Directive
Show, from the records below, all lines that contain the word "März".

------ Records

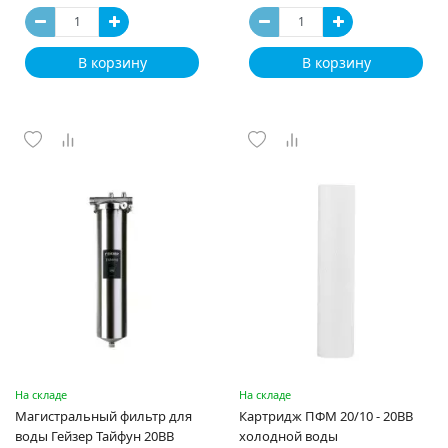
В корзину
В корзину
На складе
На складе
Магистральный фильтр для
Картридж ПФМ 20/10 - 20BB
воды Гейзер Тайфун 20ВВ
холодной воды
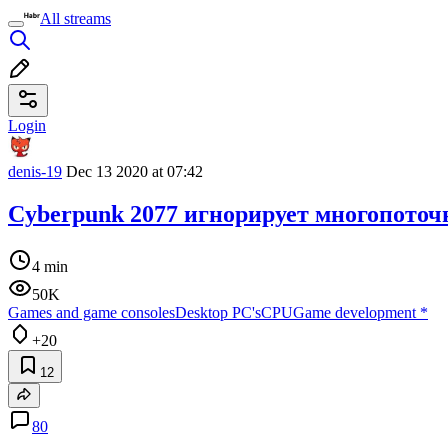
All streams
Login
denis-19
Dec 13 2020 at 07:42
Cyberpunk 2077 игнорирует многопото
4 min
50K
Games and game consoles
Desktop PC's
CPU
Game development
*
+20
12
80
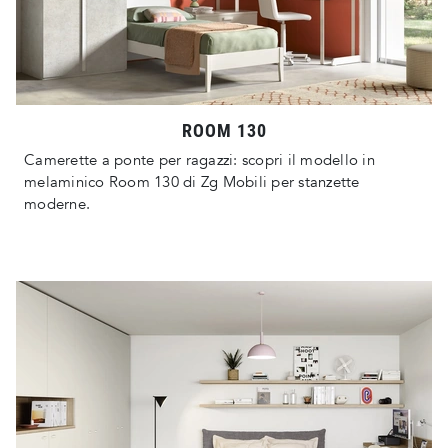
ROOM 130
Camerette a ponte per ragazzi: scopri il modello in
melaminico Room 130 di Zg Mobili per stanzette
moderne.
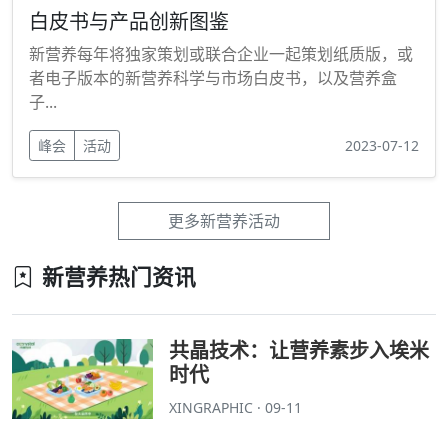
白皮书与产品创新图鉴
新营养每年将独家策划或联合企业一起策划纸质版，或
者电子版本的新营养科学与市场白皮书，以及营养盒
子...
峰会
活动
2023-07-12
更多新营养活动
新营养热门资讯
共晶技术：让营养素步入埃米
时代
XINGRAPHIC · 09-11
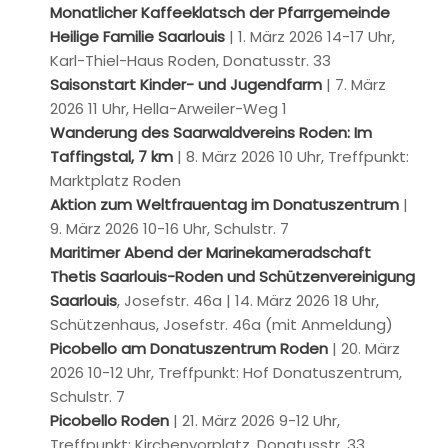
Monatlicher Kaffeeklatsch der
Pfarrgemeinde
Heilige Familie Saarlouis
| 1. März 2026 14-17 Uhr,
Karl-Thiel-Haus Roden, Donatusstr. 33
Saisonstart Kinder- und Jugendfarm
| 7. März
2026 11 Uhr, Hella-Arweiler-Weg 1
Wanderung des Saarwaldvereins Roden: Im
Taffingstal, 7 km
| 8. März 2026 10 Uhr, Treffpunkt:
Marktplatz Roden
Aktion zum Weltfrauentag im Donatuszentrum
|
9. März 2026 10-16 Uhr, Schulstr. 7
Maritimer Abend der Marinekameradschaft
Thetis Saarlouis-Roden und Schützenvereinigung
Saarlouis
, Josefstr. 46a | 14. März 2026 18 Uhr,
Schützenhaus, Josefstr. 46a (mit Anmeldung)
Picobello am Donatuszentrum Roden
| 20. März
2026 10-12 Uhr, Treffpunkt: Hof Donatuszentrum,
Schulstr. 7
Picobello Roden
| 21. März 2026 9-12 Uhr,
Treffpunkt: Kirchenvorplatz, Donatusstr. 33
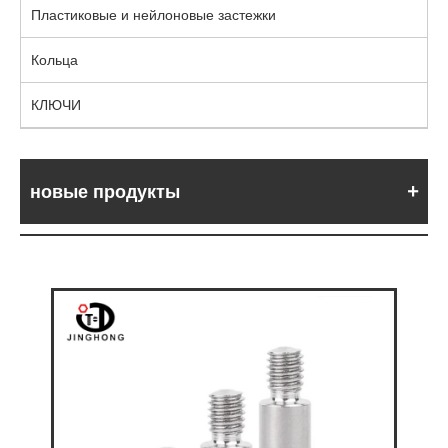
Пластиковые и нейлоновые застежки
Кольца
КЛЮЧИ
новые продукты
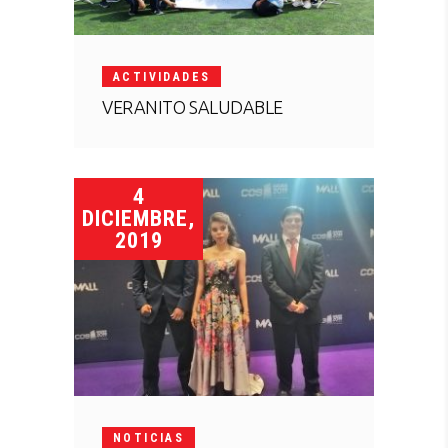
ACTIVIDADES
VERANITO SALUDABLE
4
DICIEMBRE,
2019
NOTICIAS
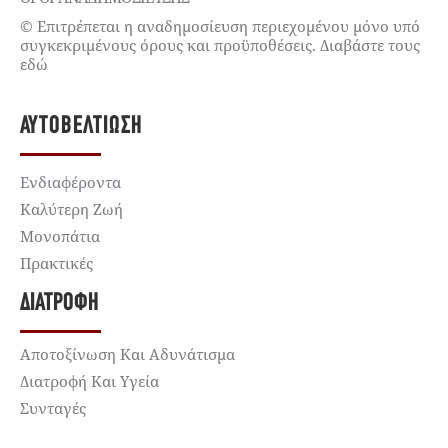
© Επιτρέπεται η αναδημοσίευση περιεχομένου μόνο υπό
συγκεκριμένους όρους και προϋποθέσεις. Διαβάστε τους
εδώ
ΑΥΤΟΒΕΛΤΊΩΣΗ
Ενδιαφέροντα
Καλύτερη Ζωή
Μονοπάτια
Πρακτικές
ΔΙΑΤΡΟΦΉ
Αποτοξίνωση Και Αδυνάτισμα
Διατροφή Και Υγεία
Συνταγές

------------

Answer box
| 1. März 2026 14-17 Uhr,
| 7. März
| 8. März 2026 10 Uhr, Treffpunkt:
9. März 2026 10-16 Uhr, Schulstr. 7
, Josefstr. 46a | 14. März 2026 18 Uhr,
| 20. März
| 21. März 2026 9-12 Uhr,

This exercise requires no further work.